Wenn es um die unmittelbare Gegenwart geht, fällt die Beurteilung schon schwerer. "Jack" wird überstrahlt von einem hochtalentierten Elfjährigen namens Ivo Pietzcker, der seine Hauptrolle ebenso energisch meisterte wie die anschließende Pressekonferenz. Lässt man den Blick über anderes als die dynamischen Plansequenzen des Films schweifen, in dem ein vernachlässigter Junge zusammen mit dem kleinen Bruder an der Hand seine verschwundene Mutter in Berlin sucht, stößt man auf allzu viele Ungereimtheiten. Man lernt die Ellipse, die Auslassung, zu hassen, die immer mehr zur Entschuldigung zu werden scheint, etwas nicht erzählen zu müssen. Zwiesgespalten lässt einen auch Dietrich Brüggemanns "Kreuzweg" über ein junges Mädchen mit Glaubenskonflikten zurück. Sind die Handlungen der Figuren überhaupt ausreichend motiviert? Sind die exakt 14 Einstellungen des Films ein großer Kunstbeweis oder nur prahlerische Askese? An dem Bewährungszeit-Krimi "La Voie de 'l'ennemi" macht fassungslos, dass Forest Whitaker und Harvey Keitel mit mittelmäßigem Skript und einer Regie ohne Überblick gestraft werden. Und das bei einem Wettbewerbsbeitrag.

Diskussionen darüber kommen nur schwer in Gang, weil eigentlich alle viel zu beschäftigt sind. Nein, sagen die Regisseure und Produzenten, die man fragt, Filme hätten sie bisher kaum welche gesehen, denn ein Business-Termin jage den anderen. Film ist eben nicht nur Kunst, sondern vor allem auch Geschäft, in dem Netzwerken überlebenswichtig ist. Die Zuschauer, die an allen Verkaufsstellen für lange Schlangen sorgen und bisher 260.000 Tickets gekauft haben, scheint so etwas wie das gegenteilige Problem zu plagen. "Das ist kein Vergnügen hier - das ist Arbeit", meinte eine Dame lachend, als sie vor Beginn des nächsten Films ihre Freundinnen beim Abgleichen der Programmauswahl und dem Durchstöbern zentimeterdicker Ticketsammlungen beobachtete.

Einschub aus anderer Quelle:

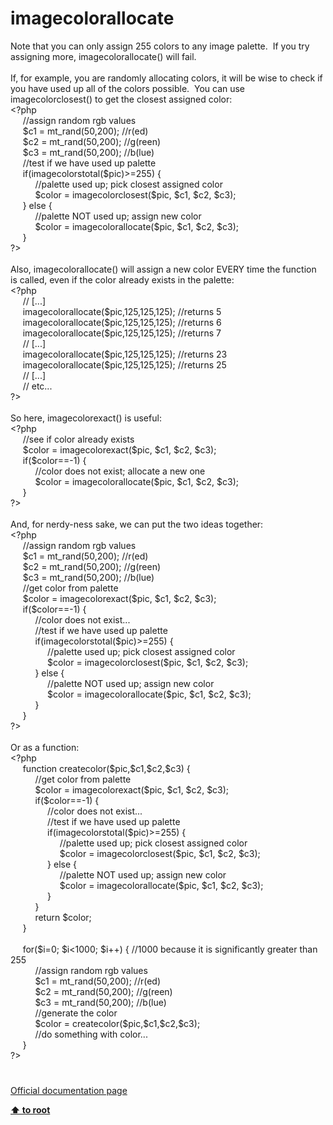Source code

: # imagecolorallocate




<div class="phpcode"><span class="html">
Note that you can only assign 255 colors to any image palette.&#xA0; If you try assigning more, imagecolorallocate() will fail.<br><br>If, for example, you are randomly allocating colors, it will be wise to check if you have used up all of the colors possible.&#xA0; You can use imagecolorclosest() to get the closest assigned color:<br><span class="default">&lt;?php<br>&#xA0; &#xA0;&#xA0; </span><span class="comment">//assign random rgb values<br>&#xA0; &#xA0;&#xA0; </span><span class="default">$c1 </span><span class="keyword">= </span><span class="default">mt_rand</span><span class="keyword">(</span><span class="default">50</span><span class="keyword">,</span><span class="default">200</span><span class="keyword">); </span><span class="comment">//r(ed)<br>&#xA0; &#xA0;&#xA0; </span><span class="default">$c2 </span><span class="keyword">= </span><span class="default">mt_rand</span><span class="keyword">(</span><span class="default">50</span><span class="keyword">,</span><span class="default">200</span><span class="keyword">); </span><span class="comment">//g(reen)<br>&#xA0; &#xA0;&#xA0; </span><span class="default">$c3 </span><span class="keyword">= </span><span class="default">mt_rand</span><span class="keyword">(</span><span class="default">50</span><span class="keyword">,</span><span class="default">200</span><span class="keyword">); </span><span class="comment">//b(lue)<br>&#xA0; &#xA0;&#xA0; //test if we have used up palette<br>&#xA0; &#xA0;&#xA0; </span><span class="keyword">if(</span><span class="default">imagecolorstotal</span><span class="keyword">(</span><span class="default">$pic</span><span class="keyword">)&gt;=</span><span class="default">255</span><span class="keyword">) {<br>&#xA0; &#xA0; &#xA0; &#xA0; &#xA0; </span><span class="comment">//palette used up; pick closest assigned color<br>&#xA0; &#xA0; &#xA0; &#xA0; &#xA0; </span><span class="default">$color </span><span class="keyword">= </span><span class="default">imagecolorclosest</span><span class="keyword">(</span><span class="default">$pic</span><span class="keyword">, </span><span class="default">$c1</span><span class="keyword">, </span><span class="default">$c2</span><span class="keyword">, </span><span class="default">$c3</span><span class="keyword">);<br>&#xA0; &#xA0;&#xA0; } else {<br>&#xA0; &#xA0; &#xA0; &#xA0; &#xA0; </span><span class="comment">//palette NOT used up; assign new color<br>&#xA0; &#xA0; &#xA0; &#xA0; &#xA0; </span><span class="default">$color </span><span class="keyword">= </span><span class="default">imagecolorallocate</span><span class="keyword">(</span><span class="default">$pic</span><span class="keyword">, </span><span class="default">$c1</span><span class="keyword">, </span><span class="default">$c2</span><span class="keyword">, </span><span class="default">$c3</span><span class="keyword">);<br>&#xA0; &#xA0;&#xA0; }<br></span><span class="default">?&gt;<br></span><br>Also, imagecolorallocate() will assign a new color EVERY time the function is called, even if the color already exists in the palette:<br><span class="default">&lt;?php<br>&#xA0; &#xA0;&#xA0; </span><span class="comment">// [...]<br>&#xA0; &#xA0;&#xA0; </span><span class="default">imagecolorallocate</span><span class="keyword">(</span><span class="default">$pic</span><span class="keyword">,</span><span class="default">125</span><span class="keyword">,</span><span class="default">125</span><span class="keyword">,</span><span class="default">125</span><span class="keyword">); </span><span class="comment">//returns 5<br>&#xA0; &#xA0;&#xA0; </span><span class="default">imagecolorallocate</span><span class="keyword">(</span><span class="default">$pic</span><span class="keyword">,</span><span class="default">125</span><span class="keyword">,</span><span class="default">125</span><span class="keyword">,</span><span class="default">125</span><span class="keyword">); </span><span class="comment">//returns 6<br>&#xA0; &#xA0;&#xA0; </span><span class="default">imagecolorallocate</span><span class="keyword">(</span><span class="default">$pic</span><span class="keyword">,</span><span class="default">125</span><span class="keyword">,</span><span class="default">125</span><span class="keyword">,</span><span class="default">125</span><span class="keyword">); </span><span class="comment">//returns 7<br>&#xA0; &#xA0;&#xA0; // [...]<br>&#xA0; &#xA0;&#xA0; </span><span class="default">imagecolorallocate</span><span class="keyword">(</span><span class="default">$pic</span><span class="keyword">,</span><span class="default">125</span><span class="keyword">,</span><span class="default">125</span><span class="keyword">,</span><span class="default">125</span><span class="keyword">); </span><span class="comment">//returns 23<br>&#xA0; &#xA0;&#xA0; </span><span class="default">imagecolorallocate</span><span class="keyword">(</span><span class="default">$pic</span><span class="keyword">,</span><span class="default">125</span><span class="keyword">,</span><span class="default">125</span><span class="keyword">,</span><span class="default">125</span><span class="keyword">); </span><span class="comment">//returns 25<br>&#xA0; &#xA0;&#xA0; // [...]<br>&#xA0; &#xA0;&#xA0; // etc...<br></span><span class="default">?&gt;<br></span><br>So here, imagecolorexact() is useful:<br><span class="default">&lt;?php<br>&#xA0; &#xA0;&#xA0; </span><span class="comment">//see if color already exists<br>&#xA0; &#xA0;&#xA0; </span><span class="default">$color </span><span class="keyword">= </span><span class="default">imagecolorexact</span><span class="keyword">(</span><span class="default">$pic</span><span class="keyword">, </span><span class="default">$c1</span><span class="keyword">, </span><span class="default">$c2</span><span class="keyword">, </span><span class="default">$c3</span><span class="keyword">);<br>&#xA0; &#xA0;&#xA0; if(</span><span class="default">$color</span><span class="keyword">==-</span><span class="default">1</span><span class="keyword">) {<br>&#xA0; &#xA0; &#xA0; &#xA0; &#xA0; </span><span class="comment">//color does not exist; allocate a new one<br>&#xA0; &#xA0; &#xA0; &#xA0; &#xA0; </span><span class="default">$color </span><span class="keyword">= </span><span class="default">imagecolorallocate</span><span class="keyword">(</span><span class="default">$pic</span><span class="keyword">, </span><span class="default">$c1</span><span class="keyword">, </span><span class="default">$c2</span><span class="keyword">, </span><span class="default">$c3</span><span class="keyword">);<br>&#xA0; &#xA0;&#xA0; }<br></span><span class="default">?&gt;<br></span><br>And, for nerdy-ness sake, we can put the two ideas together:<br><span class="default">&lt;?php<br>&#xA0; &#xA0;&#xA0; </span><span class="comment">//assign random rgb values<br>&#xA0; &#xA0;&#xA0; </span><span class="default">$c1 </span><span class="keyword">= </span><span class="default">mt_rand</span><span class="keyword">(</span><span class="default">50</span><span class="keyword">,</span><span class="default">200</span><span class="keyword">); </span><span class="comment">//r(ed)<br>&#xA0; &#xA0;&#xA0; </span><span class="default">$c2 </span><span class="keyword">= </span><span class="default">mt_rand</span><span class="keyword">(</span><span class="default">50</span><span class="keyword">,</span><span class="default">200</span><span class="keyword">); </span><span class="comment">//g(reen)<br>&#xA0; &#xA0;&#xA0; </span><span class="default">$c3 </span><span class="keyword">= </span><span class="default">mt_rand</span><span class="keyword">(</span><span class="default">50</span><span class="keyword">,</span><span class="default">200</span><span class="keyword">); </span><span class="comment">//b(lue)<br>&#xA0; &#xA0;&#xA0; //get color from palette<br>&#xA0; &#xA0;&#xA0; </span><span class="default">$color </span><span class="keyword">= </span><span class="default">imagecolorexact</span><span class="keyword">(</span><span class="default">$pic</span><span class="keyword">, </span><span class="default">$c1</span><span class="keyword">, </span><span class="default">$c2</span><span class="keyword">, </span><span class="default">$c3</span><span class="keyword">);<br>&#xA0; &#xA0;&#xA0; if(</span><span class="default">$color</span><span class="keyword">==-</span><span class="default">1</span><span class="keyword">) {<br>&#xA0; &#xA0; &#xA0; &#xA0; &#xA0; </span><span class="comment">//color does not exist...<br>&#xA0; &#xA0; &#xA0; &#xA0; &#xA0; //test if we have used up palette<br>&#xA0; &#xA0; &#xA0; &#xA0; &#xA0; </span><span class="keyword">if(</span><span class="default">imagecolorstotal</span><span class="keyword">(</span><span class="default">$pic</span><span class="keyword">)&gt;=</span><span class="default">255</span><span class="keyword">) {<br>&#xA0; &#xA0; &#xA0; &#xA0; &#xA0; &#xA0; &#xA0;&#xA0; </span><span class="comment">//palette used up; pick closest assigned color<br>&#xA0; &#xA0; &#xA0; &#xA0; &#xA0; &#xA0; &#xA0;&#xA0; </span><span class="default">$color </span><span class="keyword">= </span><span class="default">imagecolorclosest</span><span class="keyword">(</span><span class="default">$pic</span><span class="keyword">, </span><span class="default">$c1</span><span class="keyword">, </span><span class="default">$c2</span><span class="keyword">, </span><span class="default">$c3</span><span class="keyword">);<br>&#xA0; &#xA0; &#xA0; &#xA0; &#xA0; } else {<br>&#xA0; &#xA0; &#xA0; &#xA0; &#xA0; &#xA0; &#xA0;&#xA0; </span><span class="comment">//palette NOT used up; assign new color<br>&#xA0; &#xA0; &#xA0; &#xA0; &#xA0; &#xA0; &#xA0;&#xA0; </span><span class="default">$color </span><span class="keyword">= </span><span class="default">imagecolorallocate</span><span class="keyword">(</span><span class="default">$pic</span><span class="keyword">, </span><span class="default">$c1</span><span class="keyword">, </span><span class="default">$c2</span><span class="keyword">, </span><span class="default">$c3</span><span class="keyword">);<br>&#xA0; &#xA0; &#xA0; &#xA0; &#xA0; }<br>&#xA0; &#xA0;&#xA0; }<br></span><span class="default">?&gt;<br></span><br>Or as a function:<br><span class="default">&lt;?php<br>&#xA0; &#xA0;&#xA0; </span><span class="keyword">function </span><span class="default">createcolor</span><span class="keyword">(</span><span class="default">$pic</span><span class="keyword">,</span><span class="default">$c1</span><span class="keyword">,</span><span class="default">$c2</span><span class="keyword">,</span><span class="default">$c3</span><span class="keyword">) {<br>&#xA0; &#xA0; &#xA0; &#xA0; &#xA0; </span><span class="comment">//get color from palette<br>&#xA0; &#xA0; &#xA0; &#xA0; &#xA0; </span><span class="default">$color </span><span class="keyword">= </span><span class="default">imagecolorexact</span><span class="keyword">(</span><span class="default">$pic</span><span class="keyword">, </span><span class="default">$c1</span><span class="keyword">, </span><span class="default">$c2</span><span class="keyword">, </span><span class="default">$c3</span><span class="keyword">);<br>&#xA0; &#xA0; &#xA0; &#xA0; &#xA0; if(</span><span class="default">$color</span><span class="keyword">==-</span><span class="default">1</span><span class="keyword">) {<br>&#xA0; &#xA0; &#xA0; &#xA0; &#xA0; &#xA0; &#xA0;&#xA0; </span><span class="comment">//color does not exist...<br>&#xA0; &#xA0; &#xA0; &#xA0; &#xA0; &#xA0; &#xA0;&#xA0; //test if we have used up palette<br>&#xA0; &#xA0; &#xA0; &#xA0; &#xA0; &#xA0; &#xA0;&#xA0; </span><span class="keyword">if(</span><span class="default">imagecolorstotal</span><span class="keyword">(</span><span class="default">$pic</span><span class="keyword">)&gt;=</span><span class="default">255</span><span class="keyword">) {<br>&#xA0; &#xA0; &#xA0; &#xA0; &#xA0; &#xA0; &#xA0; &#xA0; &#xA0; &#xA0; </span><span class="comment">//palette used up; pick closest assigned color<br>&#xA0; &#xA0; &#xA0; &#xA0; &#xA0; &#xA0; &#xA0; &#xA0; &#xA0; &#xA0; </span><span class="default">$color </span><span class="keyword">= </span><span class="default">imagecolorclosest</span><span class="keyword">(</span><span class="default">$pic</span><span class="keyword">, </span><span class="default">$c1</span><span class="keyword">, </span><span class="default">$c2</span><span class="keyword">, </span><span class="default">$c3</span><span class="keyword">);<br>&#xA0; &#xA0; &#xA0; &#xA0; &#xA0; &#xA0; &#xA0;&#xA0; } else {<br>&#xA0; &#xA0; &#xA0; &#xA0; &#xA0; &#xA0; &#xA0; &#xA0; &#xA0; &#xA0; </span><span class="comment">//palette NOT used up; assign new color<br>&#xA0; &#xA0; &#xA0; &#xA0; &#xA0; &#xA0; &#xA0; &#xA0; &#xA0; &#xA0; </span><span class="default">$color </span><span class="keyword">= </span><span class="default">imagecolorallocate</span><span class="keyword">(</span><span class="default">$pic</span><span class="keyword">, </span><span class="default">$c1</span><span class="keyword">, </span><span class="default">$c2</span><span class="keyword">, </span><span class="default">$c3</span><span class="keyword">);<br>&#xA0; &#xA0; &#xA0; &#xA0; &#xA0; &#xA0; &#xA0;&#xA0; }<br>&#xA0; &#xA0; &#xA0; &#xA0; &#xA0; }<br>&#xA0; &#xA0; &#xA0; &#xA0; &#xA0; return </span><span class="default">$color</span><span class="keyword">;<br>&#xA0; &#xA0;&#xA0; }<br><br>&#xA0; &#xA0;&#xA0; for(</span><span class="default">$i</span><span class="keyword">=</span><span class="default">0</span><span class="keyword">; </span><span class="default">$i</span><span class="keyword">&lt;</span><span class="default">1000</span><span class="keyword">; </span><span class="default">$i</span><span class="keyword">++) { </span><span class="comment">//1000 because it is significantly greater than 255<br>&#xA0; &#xA0; &#xA0; &#xA0; &#xA0; //assign random rgb values<br>&#xA0; &#xA0; &#xA0; &#xA0; &#xA0; </span><span class="default">$c1 </span><span class="keyword">= </span><span class="default">mt_rand</span><span class="keyword">(</span><span class="default">50</span><span class="keyword">,</span><span class="default">200</span><span class="keyword">); </span><span class="comment">//r(ed)<br>&#xA0; &#xA0; &#xA0; &#xA0; &#xA0; </span><span class="default">$c2 </span><span class="keyword">= </span><span class="default">mt_rand</span><span class="keyword">(</span><span class="default">50</span><span class="keyword">,</span><span class="default">200</span><span class="keyword">); </span><span class="comment">//g(reen)<br>&#xA0; &#xA0; &#xA0; &#xA0; &#xA0; </span><span class="default">$c3 </span><span class="keyword">= </span><span class="default">mt_rand</span><span class="keyword">(</span><span class="default">50</span><span class="keyword">,</span><span class="default">200</span><span class="keyword">); </span><span class="comment">//b(lue)<br>&#xA0; &#xA0; &#xA0; &#xA0; &#xA0; //generate the color<br>&#xA0; &#xA0; &#xA0; &#xA0; &#xA0; </span><span class="default">$color </span><span class="keyword">= </span><span class="default">createcolor</span><span class="keyword">(</span><span class="default">$pic</span><span class="keyword">,</span><span class="default">$c1</span><span class="keyword">,</span><span class="default">$c2</span><span class="keyword">,</span><span class="default">$c3</span><span class="keyword">);<br>&#xA0; &#xA0; &#xA0; &#xA0; &#xA0; </span><span class="comment">//do something with color...<br>&#xA0; &#xA0;&#xA0; </span><span class="keyword">}<br></span><span class="default">?&gt;</span>
</span>
</div>
  

#

[Official documentation page](https://www.php.net/manual/en/function.imagecolorallocate.php)

**[⬆ to root](/)**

Bei so viel Sorgfalt gelingt sicherlich manche spannende Entdeckung, gerade in den Nebenreihen. Bisweilen wird ein Geheimtipp auch sehr früh ausgeplaudert. Jurorin Greta Gerwig bekundete bei der Jury-Pressekonferenz ihre Freude über gleich zwei Filme ihrer jungen amerikanischen Landsfrau Josephine Decker im "Forum". "Thou Wast Mild and Lovely" und "Butter On The Latch" handeln drastisch und experimentierfreudig von weiblicher Verführung. Womit der Bogen zu Lars von Triers außer Konkurrenz laufendem "Nymphomaniac I" geschlagen wäre. Die Beichte einer sexuell Unersättlichen nimmt das Publikum überraschend mit Zärtlichkeit und Witz für sich ein. Aber vielleicht wegen der Vorberichterstattung ist die brillante Sittenkomödie trotz exzessiver Fleischlichkeit nicht (mehr) absolut aufregend. Als mögliche Anwärter auf den Hauptpreis, den "Goldenen Bären" für den besten Wettbewerbsfilm, gelten bisher "Die geliebten Schwestern" oder "'71", doch weil ihnen das letzte Quäntchen Überwältigungskraft fehlt, sind weitere Highlights abzuwarten. Wird man bei Richard Linklaters "Boyhood" oder einem der Asiaten, die noch kommen, endlich aus vollem Herzen sagen können: Der ist es?